Fréchet Radiomic Distance (FRD): A Versatile Metric for Comparing Medical Imaging Datasets

Determining whether two sets of images belong to the same or different distributions or domains is a crucial task in modern medical image analysis and deep learning; for example, to evaluate the output quality of image generative models. Currently, metrics used for this task either rely on the (potentially biased) choice of some downstream task, such as segmentation, or adopt task-independent perceptual metrics (e.g., Fréchet Inception Distance/FID) from natural imaging, which we show insufficiently capture anatomical features. To this end, we introduce a new perceptual metric tailored for medical images, FRD (Fréchet Radiomic Distance), which utilizes standardized, clinically meaningful, and interpretable image features. We show that FRD is superior to other image distribution metrics for a range of medical imaging applications, including out-of-domain (OOD) detection, the evaluation of image-to-image translation (by correlating more with downstream task performance as well as anatomical consistency and realism), and the evaluation of unconditional image generation. Moreover, FRD offers additional benefits such as stability and computational efficiency at low sample sizes, sensitivity to image corruptions and adversarial attacks, feature interpretability, and correlation with radiologist-perceived image quality. Additionally, we address key gaps in the literature by presenting an extensive framework for the multifaceted evaluation of image similarity metrics in medical imaging – including the first large-scale comparative study of generative models for medical image translation – and release an accessible codebase to facilitate future research. Our results are supported by thorough experiments spanning a variety of datasets, modalities, and downstream tasks, highlighting the broad potential of FRD for medical image analysis.

💡 Research Summary

The paper introduces Fréchet Radiomic Distance (FRD), a novel metric designed specifically for comparing distributions of medical images. Existing metrics such as Fréchet Inception Distance (FID) and its medical‑adapted variant RadiologyFID (RadFID) rely on features learned from natural images, which fail to capture the anatomical and textural nuances critical in radiology. FRD addresses this gap by leveraging a comprehensive set of handcrafted radiomic features—first‑order statistics, gray‑level co‑occurrence, run‑length, and size‑zone matrices—augmented with frequency‑domain representations obtained through wavelet or Fourier filtering. Unlike the min‑max scaling used in the earlier FRD v0, the current version applies robust z‑score normalization across both datasets using a shared reference distribution, ensuring comparability and resistance to outliers.

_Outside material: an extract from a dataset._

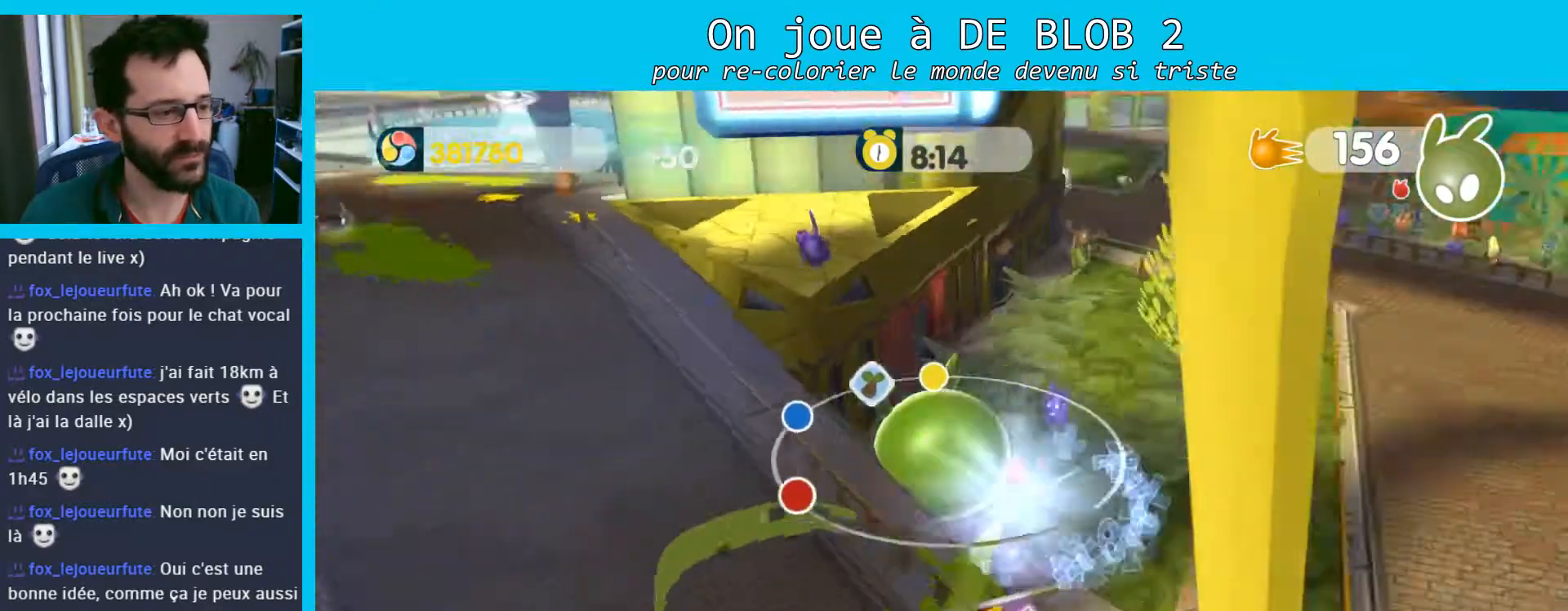
{"buttons": ["A"], "left_stick": "center", "right_stick": "center", "events": [[367, "left_stick", "up-left"], [367, "right_stick", "center"], [500, "A", "down"], [500, "left_stick", "center"]]}
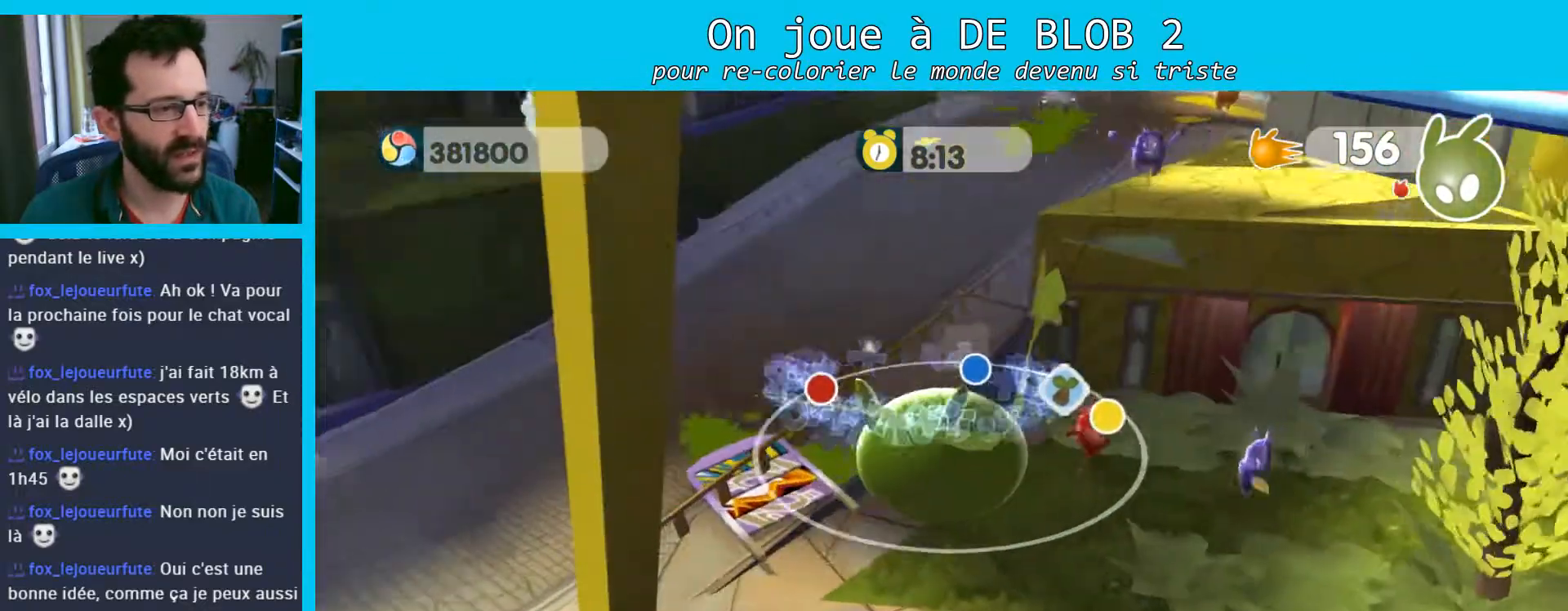
{"buttons": [], "left_stick": "up-right", "right_stick": "center", "events": [[67, "left_stick", "up-left"], [233, "A", "up"], [433, "left_stick", "up-right"]]}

The authors compute the Fréchet distance between the multivariate Gaussian approximations of the normalized radiomic feature distributions for two image sets (e.g., real vs. generated). This yields a scalar distance that reflects both global intensity characteristics and fine‑grained texture patterns relevant to clinical interpretation.

Extensive experiments span ten diverse datasets covering breast, brain, spine, and abdominal imaging across multiple modalities (MRI, CT) and scanner vendors. Three primary application scenarios are evaluated: (1) out‑of‑domain (OOD) detection, (2) image‑to‑image translation quality assessment, and (3) unconditional image generation evaluation. In OOD detection, FRD consistently outperforms FID, KID, and RadFID in AUC, accuracy, and sensitivity, especially when sample sizes are limited (≤100 images). For translation models (e.g., MRI→CT, T1→T2, inter‑scanner), lower FRD scores correlate strongly with higher downstream performance on segmentation, classification, and lesion detection tasks, demonstrating that FRD captures clinically relevant domain alignment. In generative model benchmarking, FRD shows the highest Pearson correlation (≈0.78) with radiologists’ subjective quality ratings, surpassing all competing metrics.

Additional analyses probe robustness to image corruptions (Gaussian noise, blur, compression artifacts) and adversarial attacks (FGSM, PGD). FRD exhibits heightened sensitivity, detecting subtle degradations earlier than FID or RadFID, and it successfully distinguishes adversarially perturbed images, highlighting its potential for quality control in clinical pipelines.

A major contribution is the release of a unified evaluation framework and open‑source Python library that automates radiomic extraction, normalization, and Fréchet distance computation, facilitating reproducible research. The paper also provides a standardized OOD detection protocol and a large‑scale comparative study of generative models for medical image translation—both firsts in the field.

In summary, FRD combines interpretability (through clinically meaningful radiomic features), stability on small datasets, computational efficiency, and strong alignment with downstream task performance and expert perception. These properties make FRD a compelling candidate to become the de‑facto standard for assessing distribution similarity in medical imaging research and practice.